A lot of people do not want to work in a factory today. A factory that is perhaps, hundreds of miles away from their home, their parents, their family. As they become educated, that is last thing they want to do. So the factories are drying up.

I think automation is only way for a business to continue to succeed. Within the next 10 years, our engineers and scientists tell us that the human will be totally replaceable. Whatever the human can do, the machine wil be able to do as well or more efficiently.

So basically, Terry Gou of Foxconn, his prophecy of lights-out factories is going to be a reality very soon?

Last year, I believe, they put in over 300,000 automated robots. This year they are going to put in over a million. That is just Foxconn. Then look at what all the others ones will be doing, otherwise they cannot compete. Some companies are choosing to leave China, and the Chinese government is well aware of that. They are working on enhancements so that automation can grow.

One story I heard was that the South China government Dongguan is investing one trillion RMB in a smart factory.

Yes that is true. That was a major story on the front page of the South China Morning Post and several other papers had that as well. Normally, if it is in the South China Morning Post, it is pretty real.

That is an incredible amount of money and it is government driven, the European governments are not putting that much into it and the certainly the United States government is not.

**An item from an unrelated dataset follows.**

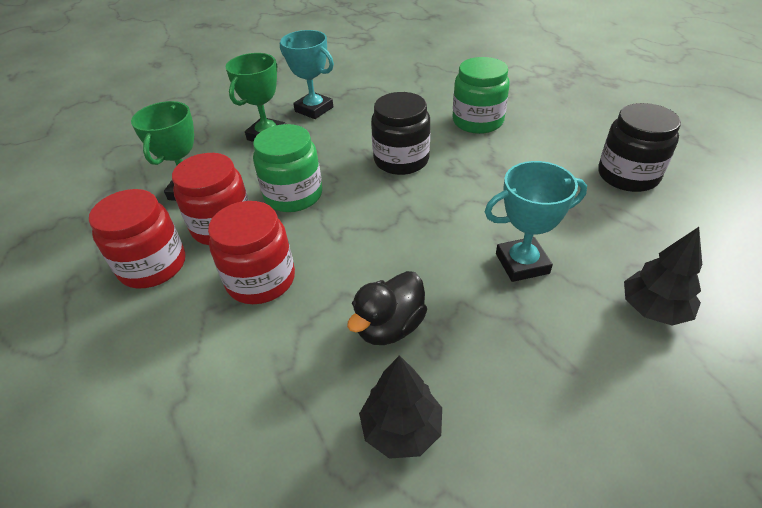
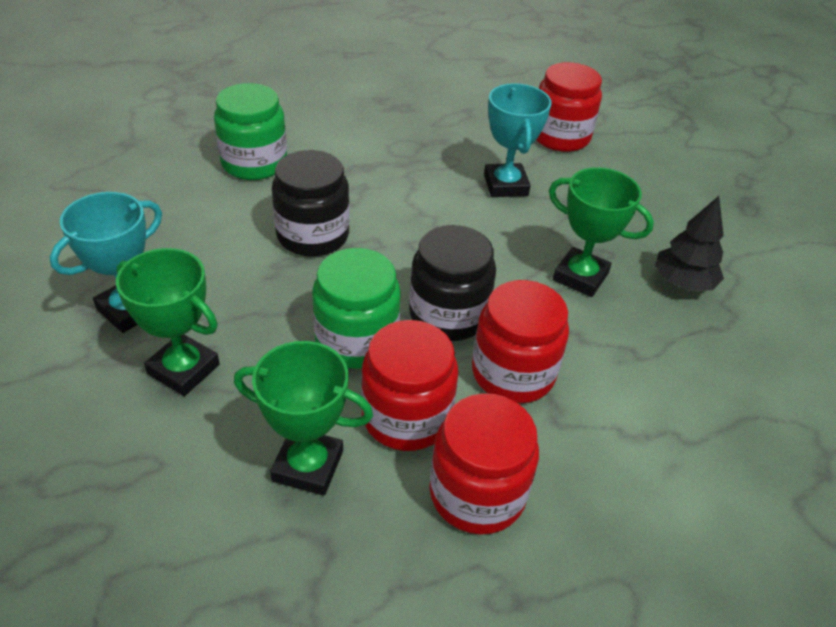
camera: 90 degrees left, 0 degrees up
black duck [347,271,427,345] -> green trophy [549,167,654,297]
black jar [598,103,681,192] -> black jar moved to [409,225,496,341]
black tree [624,227,702,326] -> red jar [536,62,602,152]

The key difference is that the Chinese government gets very involved in the economics of running the country, whereas in the United States or in Europe, they are very hands-off, let the business run itself. That does not always necessarily succeed. I do not want to be against any govern- ment, but if you do not get involved with making certain decisions that are positive for business … you know?

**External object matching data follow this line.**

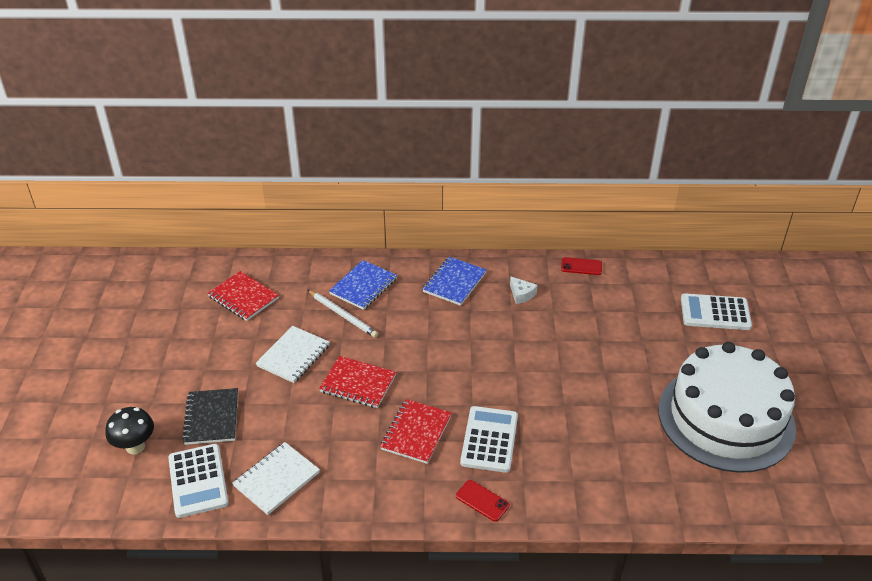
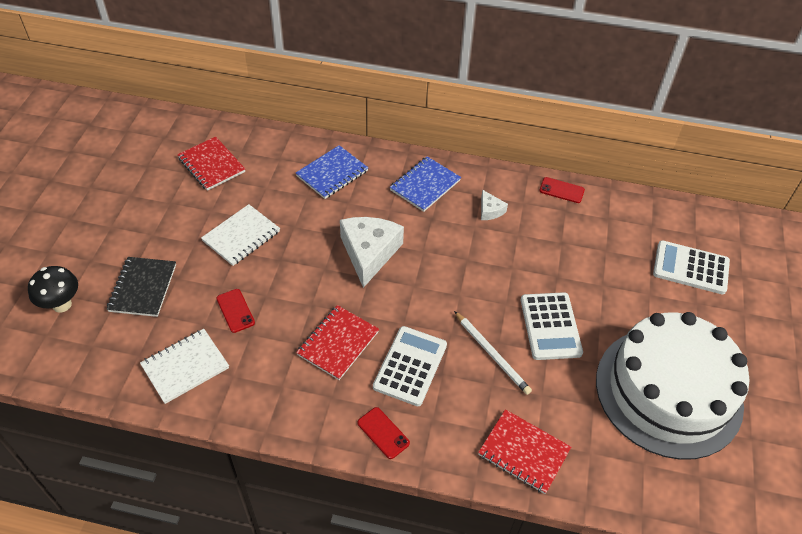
camera: 10 degrees right, 10 degrees up
white calculator [168,444,229,518] -> white calculator moved to [521,292,583,360]
white pencil [308,290,378,338] -> white pencil moved to [454,311,532,395]
red notebook [319,356,396,408] -> red notebook moved to [478,409,571,494]
none -> red phone [216,289,255,333]
none -> white cheese [340,217,404,288]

It is like the example I gave you about the United Sates where Audi and Toyota are building $1.4 billion factories in Mexico because the export conditions are better. They have free-trade agreements with Europe, their South American neighbors and Asia. These countries can avoid duties on those same cars from Mexico.

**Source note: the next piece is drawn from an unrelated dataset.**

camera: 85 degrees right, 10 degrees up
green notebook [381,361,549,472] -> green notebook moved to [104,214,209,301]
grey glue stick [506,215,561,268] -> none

That is true. Let me give one other example. I recently saw a television show about BMW’s huge new factory complex in Spartanville, South Carolina where the whole factory is completely automated with robots. There are certain areas of automation with a car where you need a human to, let’s say, hang the door. In Germany and in Japan, they hang the door on the car because you have to align holes with very tight precision. BMW has sensors so that the robot actually does that. A human does not even touch the car or does so very little.

Talking about the lower labor market you mentioned earlier, a few factories are moving offshore, more than a few, actually. They are heading towards Vietnam and the Philippines. Can you talk about that?

You need to go to where the labor market is a lot cheaper. In regards to Vietnam, many of the work areas here like textiles or toys where it is a lot of hand assembly, they need to go to lower labor cost because no matter what you do, it is going to be too expensive here. Many of the other companies are choosing to go to the Philippines because of the low labor costs and they speak English.

What about security in a place like the Philippines?

There are always issues no matter where you go. You have security issue even here in China. Today, the governments are understanding of that problem and they are dealing with it. I do not think you see factories moving to the south of the Philippines where the majority of the issues are, where the former United States Clark Air Base is.

It is always fascinating talking with you Hamed, we could do it all day. You are a wealth of knowledge here in this part of the world especially. Thank you for giving us an update today and the best of luck with your new lines.